• Task statement: Locate each line in the material below that contains the string "frisch", and copy those lines. Matching is case-sensitive.

○ ○ ○ ○ ○

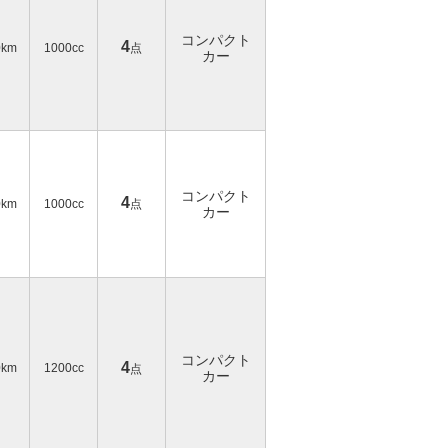
コンパクト
4
0km
1000cc
点
カー
コンパクト
4
0km
1000cc
点
カー
コンパクト
4
0km
1200cc
点
カー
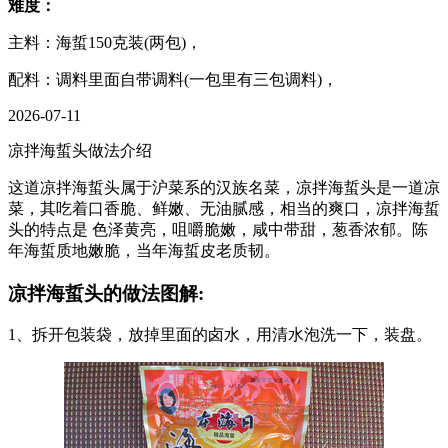
难度：
主料：海蜇150克装(两包)，
配料：调料里面自带调料(一包里有三包调料)，
2026-07-11
凉拌海蜇头做法介绍
这道凉拌海蜇头属于沪菜系的汉族名菜，凉拌海蜇头是一道凉
菜，其吃着口香脆、鲜嫩、无油腻感，相当的爽口，凉拌海蜇
头的特点是 色泽黄亮，咀嚼脆嫩，咸中带甜，葱香浓郁。陈
年海蜇质地嫩脆，当年海蜇皮老质韧。
凉拌海蜇头的做法图解:
1、拆开包装袋，放掉里面的卤水，用清水泡洗一下，装盘。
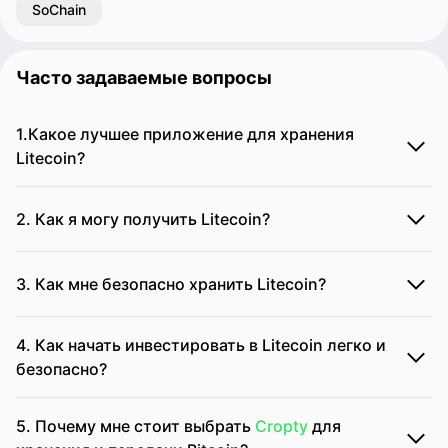
SoChain
Часто задаваемые вопросы
1.Какое лучшее приложение для хранения
Litecoin?
2. Как я могу получить Litecoin?
3. Как мне безопасно хранить Litecoin?
4. Как начать инвестировать в Litecoin легко и
безопасно?
5. Почему мне стоит выбрать
Cropty
для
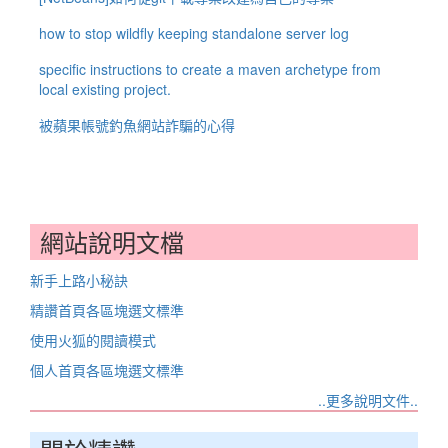
how to stop wildfly keeping standalone server log
specific instructions to create a maven archetype from
local existing project.
被蘋果帳號釣魚網站詐騙的心得
網站說明文檔
新手上路小秘訣
精讚首頁各區塊選文標準
使用火狐的閱讀模式
個人首頁各區塊選文標準
..更多說明文件..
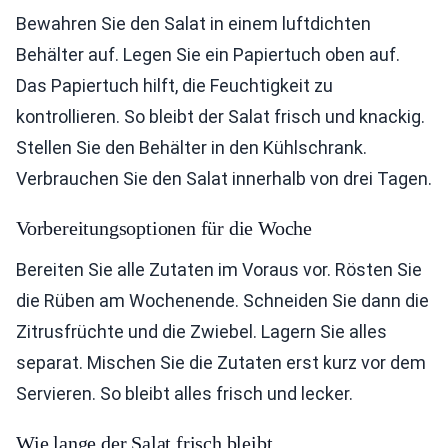
Bewahren Sie den Salat in einem luftdichten
Behälter auf. Legen Sie ein Papiertuch oben auf.
Das Papiertuch hilft, die Feuchtigkeit zu
kontrollieren. So bleibt der Salat frisch und knackig.
Stellen Sie den Behälter in den Kühlschrank.
Verbrauchen Sie den Salat innerhalb von drei Tagen.
Vorbereitungsoptionen für die Woche
Bereiten Sie alle Zutaten im Voraus vor. Rösten Sie
die Rüben am Wochenende. Schneiden Sie dann die
Zitrusfrüchte und die Zwiebel. Lagern Sie alles
separat. Mischen Sie die Zutaten erst kurz vor dem
Servieren. So bleibt alles frisch und lecker.
Wie lange der Salat frisch bleibt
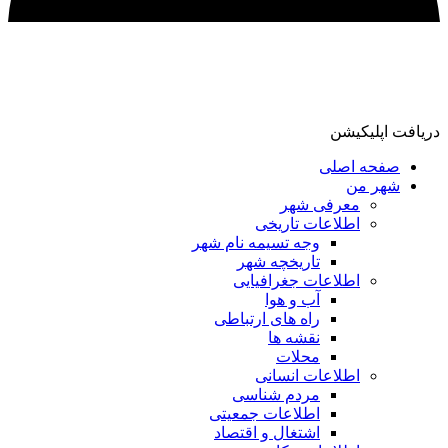
ریافت اپلیکیشن
صفحه اصلی
شهر من
معرفی شهر
اطلاعات تاریخی
وجه تسیمه نام شهر
تاریخچه شهر
اطلاعات جغرافیایی
آب و هوا
راه های ارتباطی
نقشه ها
محلات
اطلاعات انسانی
مردم شناسی
اطلاعات جمعیتی
اشتغال و اقتصاد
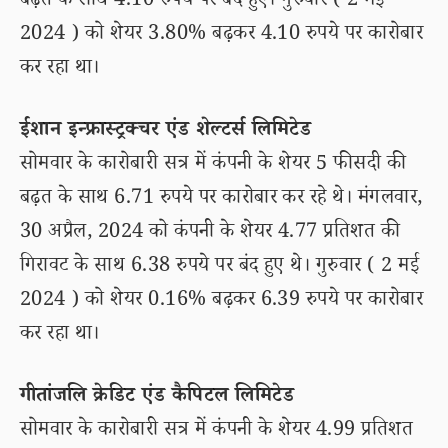
बढ़त के साथ 4.10 रुपये पर बंद हुए। गुरुवार ( 2 मई
2024 ) को शेयर 3.80% बढ़कर 4.10 रुपये पर कारोबार
कर रहा था।
ईशान इन्फ्रास्ट्रक्चर एंड शेल्टर्स लिमिटेड
सोमवार के कारोबारी सत्र में कंपनी के शेयर 5 फीसदी की
बढ़त के साथ 6.71 रुपये पर कारोबार कर रहे थे। मंगलवार,
30 अप्रैल, 2024 को कंपनी के शेयर 4.77 प्रतिशत की
गिरावट के साथ 6.38 रुपये पर बंद हुए थे। गुरुवार ( 2 मई
2024 ) को शेयर 0.16% बढ़कर 6.39 रुपये पर कारोबार
कर रहा था।
गीतांजलि क्रेडिट एंड कैपिटल लिमिटेड
सोमवार के कारोबारी सत्र में कंपनी के शेयर 4.99 प्रतिशत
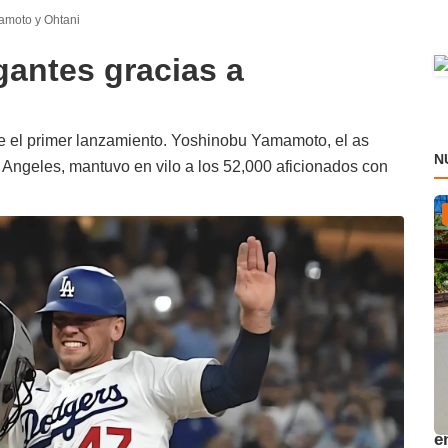
amoto y Ohtani
antes gracias a
de el primer lanzamiento. Yoshinobu Yamamoto, el as
N
 Angeles, mantuvo en vilo a los 52,000 aficionados con
A
e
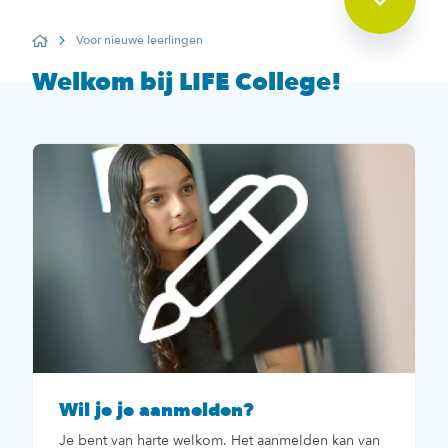
Voor nieuwe leerlingen
Home
Welkom bij LIFE College!
Wil je je aanmelden?
Je bent van harte welkom. Het aanmelden kan van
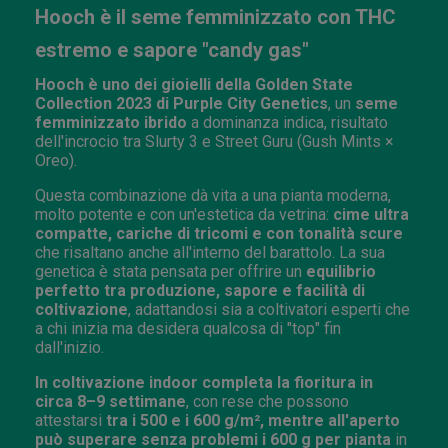
Hooch è il seme femminizzato con THC
estremo e sapore "candy gas"
Hooch è uno dei gioielli della Golden State
Collection 2023 di Purple City Genetics
, un
seme
femminizzato ibrido
a dominanza indica, risultato
dell'incrocio tra Slurty 3 e Street Guru (Gush Mints ×
Oreo).
Questa combinazione dà vita a una pianta moderna,
molto potente e con un'estetica da vetrina:
cime ultra
compatte, cariche di tricomi e con tonalità scure
che risaltano anche all'interno del barattolo. La sua
genetica è stata pensata per offrire un
equilibrio
perfetto tra produzione, sapore e facilità di
coltivazione
, adattandosi sia a coltivatori esperti che
a chi inizia ma desidera qualcosa di "top" fin
dall'inizio.
In coltivazione indoor completa la fioritura in
circa 8–9 settimane
, con rese che possono
attestarsi
tra i 500 e i 600 g/m², mentre all'aperto
può superare senza problemi i 600 g per pianta
in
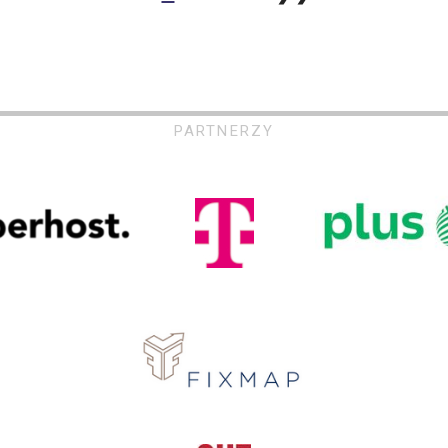
PARTNERZY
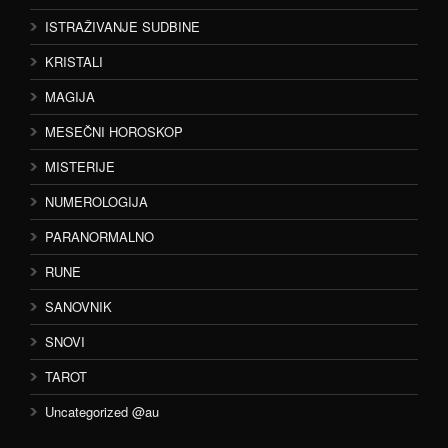
ISTRAŽIVANJE SUDBINE
KRISTALI
MAGIJA
MESEČNI HOROSKOP
MISTERIJE
NUMEROLOGIJA
PARANORMALNO
RUNE
SANOVNIK
SNOVI
TAROT
Uncategorized @au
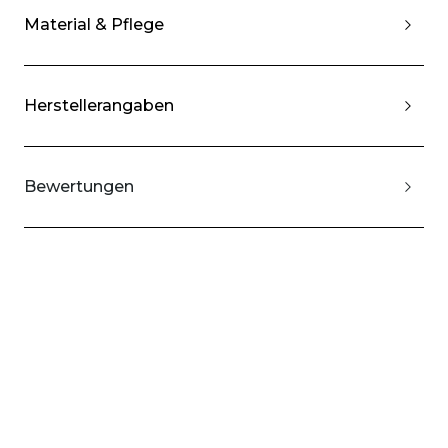
Material & Pflege
Herstellerangaben
Bewertungen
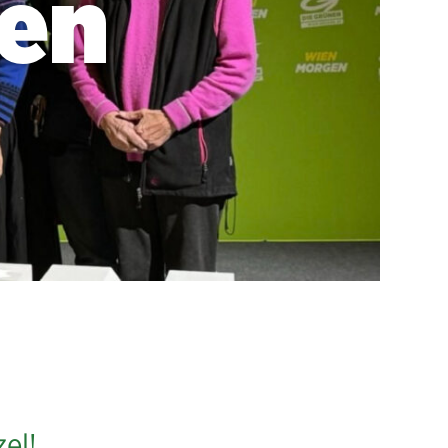
nen
el!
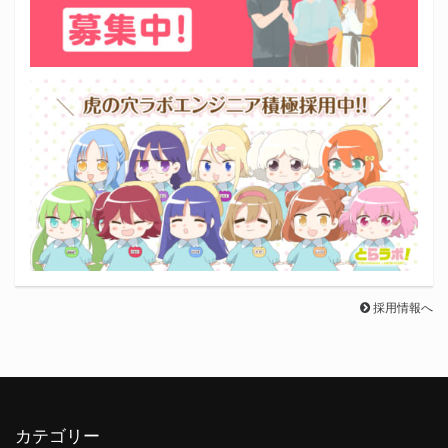
採用情報へ
カテゴリー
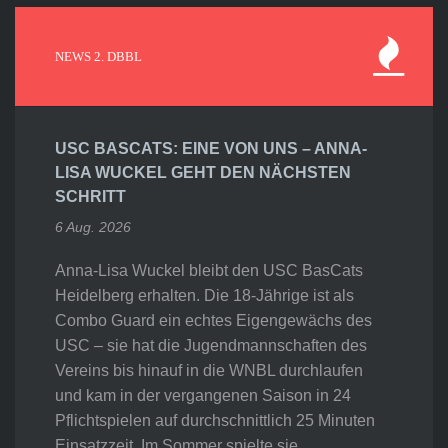
NEWS 2. DBBL
USC BASCATS: EINE VON UNS – ANNA-
LISA WUCKEL GEHT DEN NÄCHSTEN
SCHRITT
6 Aug. 2026
Anna-Lisa Wuckel bleibt den USC BasCats
Heidelberg erhalten. Die 18-Jährige ist als
Combo Guard ein echtes Eigengewächs des
USC – sie hat die Jugendmannschaften des
Vereins bis hinauf in die WNBL durchlaufen
und kam in der vergangenen Saison in 24
Pflichtspielen auf durchschnittlich 25 Minuten
Einsatzzeit. Im Sommer spielte sie…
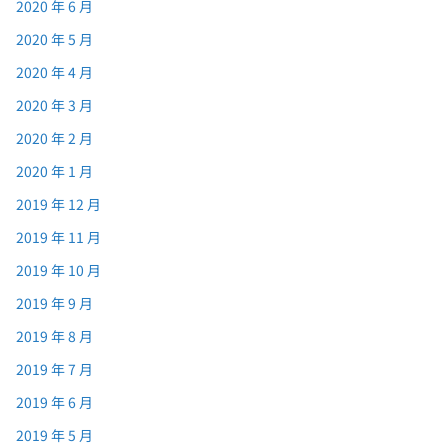
2020 年 6 月
2020 年 5 月
2020 年 4 月
2020 年 3 月
2020 年 2 月
2020 年 1 月
2019 年 12 月
2019 年 11 月
2019 年 10 月
2019 年 9 月
2019 年 8 月
2019 年 7 月
2019 年 6 月
2019 年 5 月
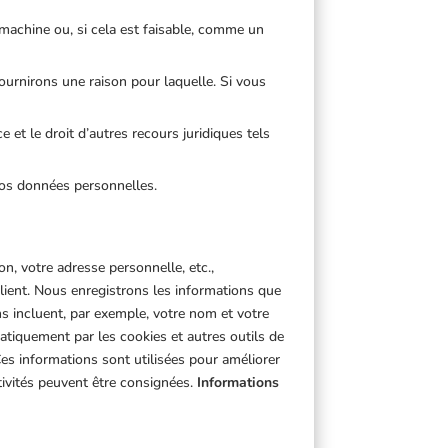
 machine ou, si cela est faisable, comme un
ournirons une raison pour laquelle. Si vous
ce et le droit d’autres recours juridiques tels
vos données personnelles.
n, votre adresse personnelle, etc.,
client. Nous enregistrons les informations que
s incluent, par exemple, votre nom et votre
atiquement par les cookies et autres outils de
 Ces informations sont utilisées pour améliorer
tivités peuvent être consignées.
Informations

○ ○ ○ ○ ○

• Answer for the task:
kontrollieren. So bleibt der Salat frisch und knackig.
Servieren. So bleibt alles frisch und lecker.
Wie lange der Salat frisch bleibt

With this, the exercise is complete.